“First, rinse your mouth.” That was the starting procedure earlier this month for a lab about extracting and analyzing DNA from samples—provided by the students themselves—in an interdepartmental class, Biology/Computer Science 309: Computational Biology.
The class, taught by Jeff Thompson, associate professor of biology, and Jessen Havill, professor of mathematics and computer science, held the interest of students in both disciplines. And as a bonus, a special guest was visiting that day—Dan Gusfield, a professor of computer science at the University of California and an expert in the intersection of these academic spheres, was on campus to lecture to a larger audience about the emerging fields of bioinformatics and computational biology. He was invited to teach the computer science section of the day's lab.
The principle behind this lab is pretty simple.

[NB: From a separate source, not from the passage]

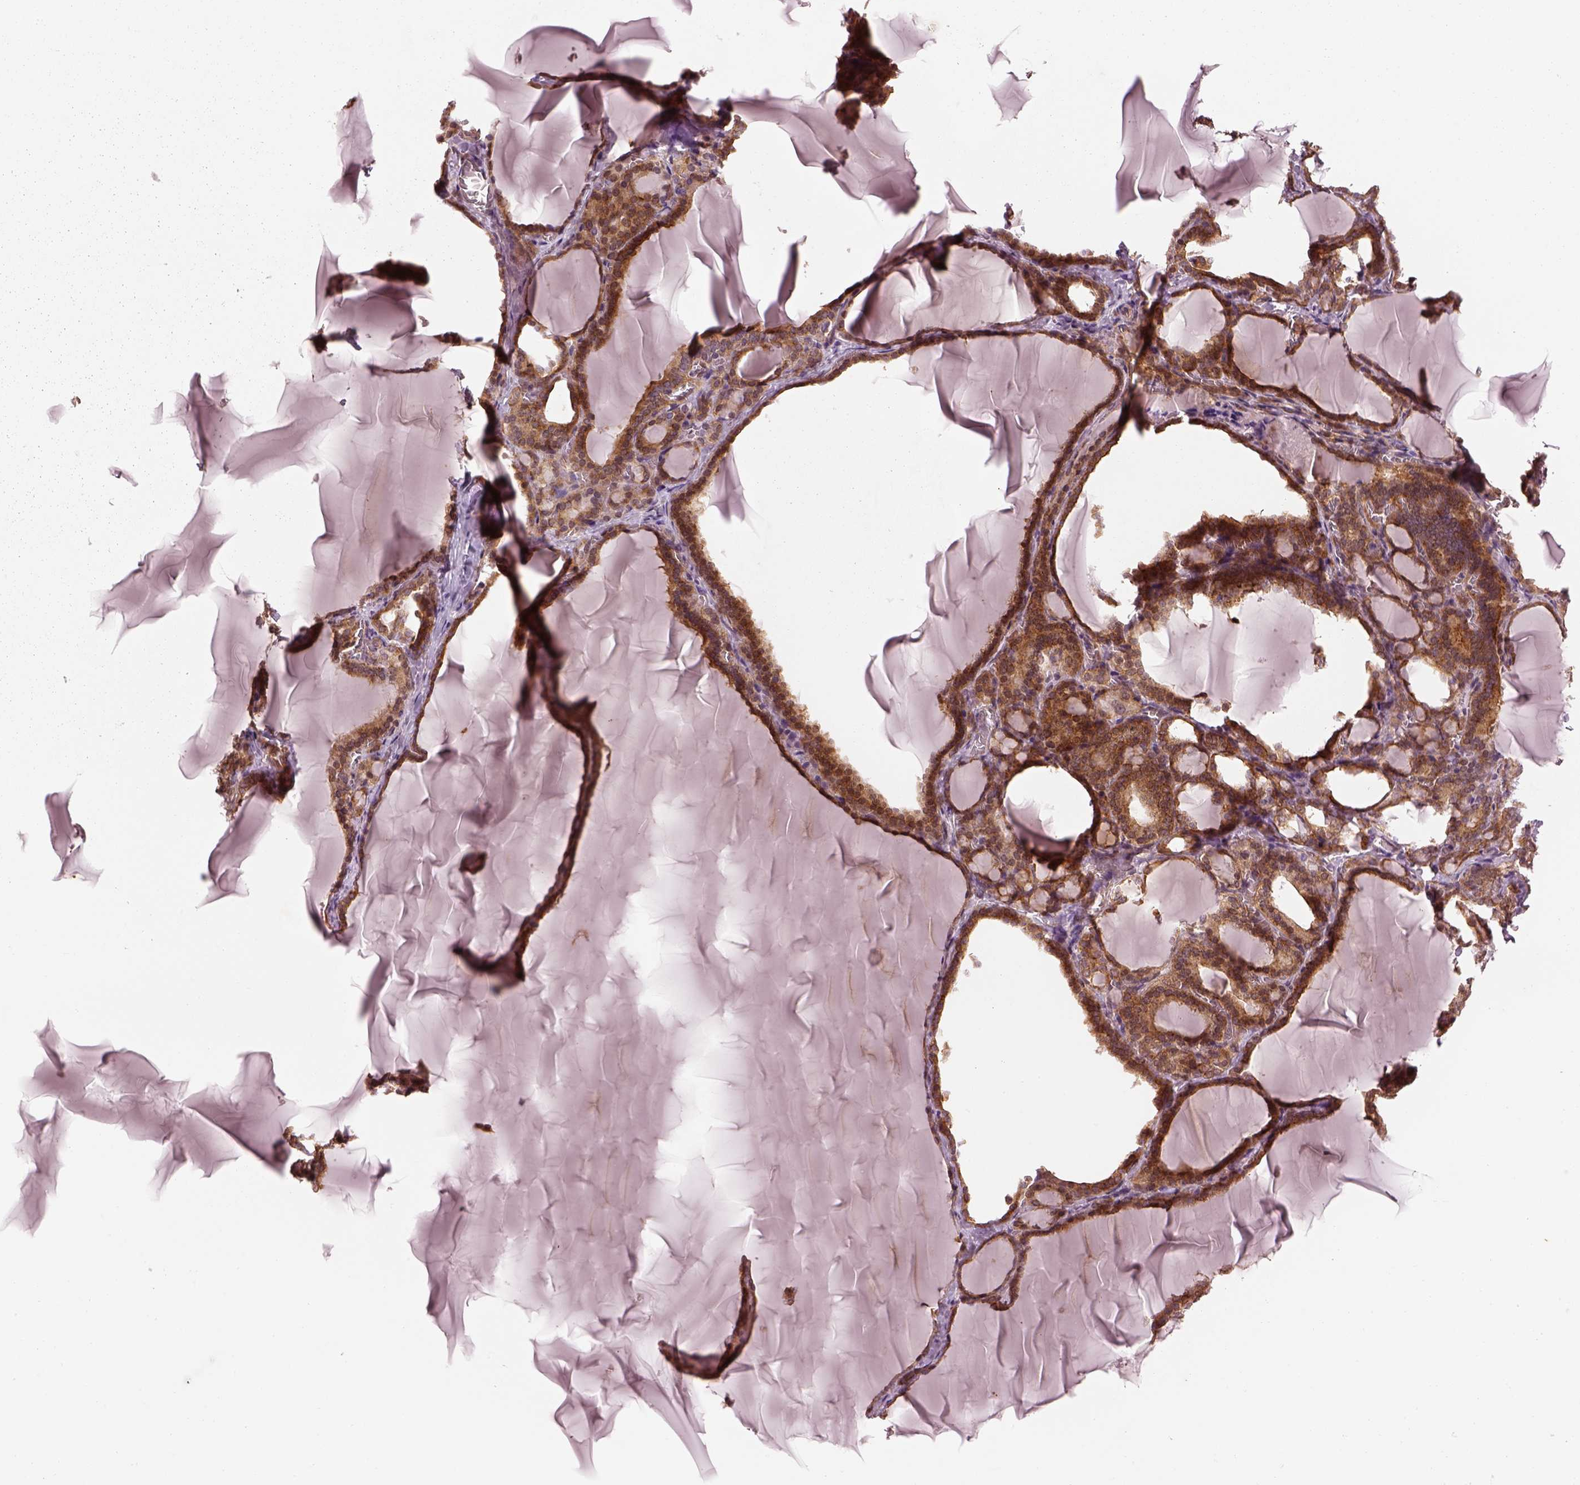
{"staining": {"intensity": "strong", "quantity": ">75%", "location": "cytoplasmic/membranous"}, "tissue": "thyroid gland", "cell_type": "Glandular cells", "image_type": "normal", "snomed": [{"axis": "morphology", "description": "Normal tissue, NOS"}, {"axis": "morphology", "description": "Hyperplasia, NOS"}, {"axis": "topography", "description": "Thyroid gland"}], "caption": "Immunohistochemistry (IHC) (DAB) staining of normal thyroid gland shows strong cytoplasmic/membranous protein expression in approximately >75% of glandular cells.", "gene": "LSM14A", "patient": {"sex": "female", "age": 27}}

Each strand of DNA contains a sequence of four nucleotide bases—cytosine (C), guanine (G), adenine (A) and thymine (T). The sequence of these bases can change spontaneously over time and serves as an easy way of measuring genetic change. Substitution mutations, or the replacement of one DNA base with another, are the most common type of change observed. So a sequence of CGAT might in time spontaneously change to CCAT. Comparing DNA sequences can determine how closely or distantly individuals are related to one another. (The amount of difference between the two related individuals is known as divergence.)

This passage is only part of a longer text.